TASK INSTRUCTIONS: Please print, word for word, every line from the one that contains "260 291 11.77" through the last line of the records, and nothing else.

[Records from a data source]
•••

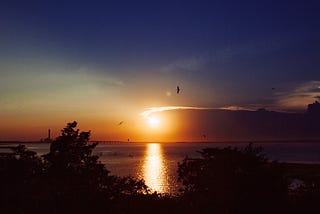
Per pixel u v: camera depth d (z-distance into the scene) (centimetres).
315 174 7038
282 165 1906
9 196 1866
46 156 1936
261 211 1803
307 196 2011
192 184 1956
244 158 1844
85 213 1866
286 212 1881
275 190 1839
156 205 1980
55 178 1905
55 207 1856
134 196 2052
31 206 1852
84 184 1920
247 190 1802
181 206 1941
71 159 1944
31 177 1939
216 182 1828
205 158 1928
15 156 2017
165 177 8688
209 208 1831
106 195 1942
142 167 12038
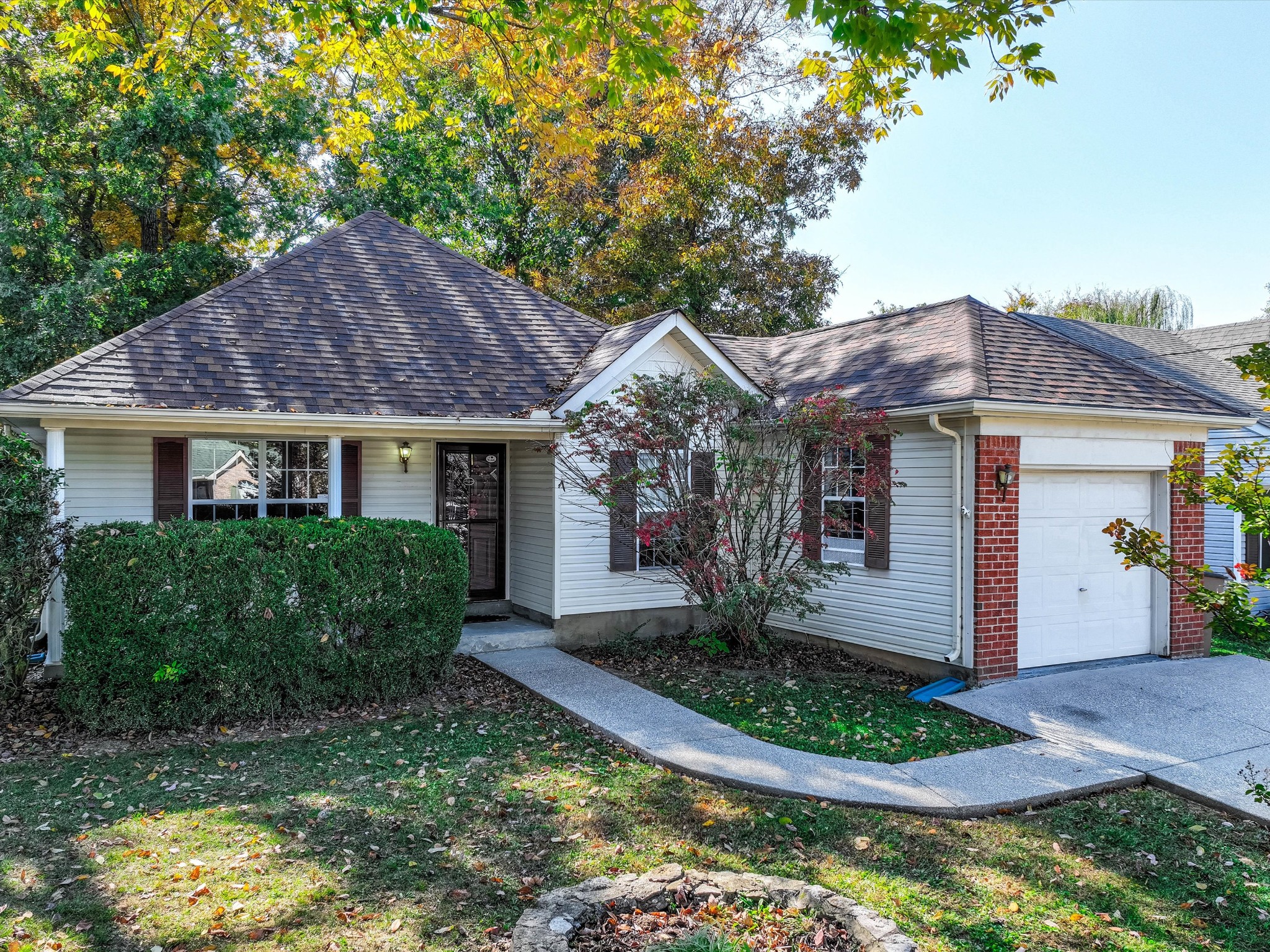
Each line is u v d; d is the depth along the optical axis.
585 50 7.98
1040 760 6.79
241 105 18.67
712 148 23.06
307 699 7.86
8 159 15.52
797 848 5.12
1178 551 10.51
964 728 7.76
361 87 11.60
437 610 8.55
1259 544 14.60
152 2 10.25
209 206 18.33
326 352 11.13
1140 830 5.57
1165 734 7.51
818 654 10.96
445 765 6.54
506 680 9.42
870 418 9.59
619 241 24.14
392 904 4.33
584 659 10.56
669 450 10.09
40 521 7.61
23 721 7.64
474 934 4.05
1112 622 10.38
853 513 10.77
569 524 11.31
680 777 6.34
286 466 11.08
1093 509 10.23
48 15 15.88
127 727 7.27
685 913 4.04
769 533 10.37
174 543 7.32
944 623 9.45
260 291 11.77
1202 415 10.20
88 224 19.03
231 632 7.52
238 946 3.91
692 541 10.01
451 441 12.14
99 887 4.47
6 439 7.63
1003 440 9.20
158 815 5.50
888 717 8.10
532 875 4.69
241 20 9.67
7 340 16.06
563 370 12.50
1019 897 4.59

•••

ANSWER TO THE PROBLEM:
260 291 11.77
1202 415 10.20
88 224 19.03
231 632 7.52
238 946 3.91
692 541 10.01
451 441 12.14
99 887 4.47
6 439 7.63
1003 440 9.20
158 815 5.50
888 717 8.10
532 875 4.69
241 20 9.67
7 340 16.06
563 370 12.50
1019 897 4.59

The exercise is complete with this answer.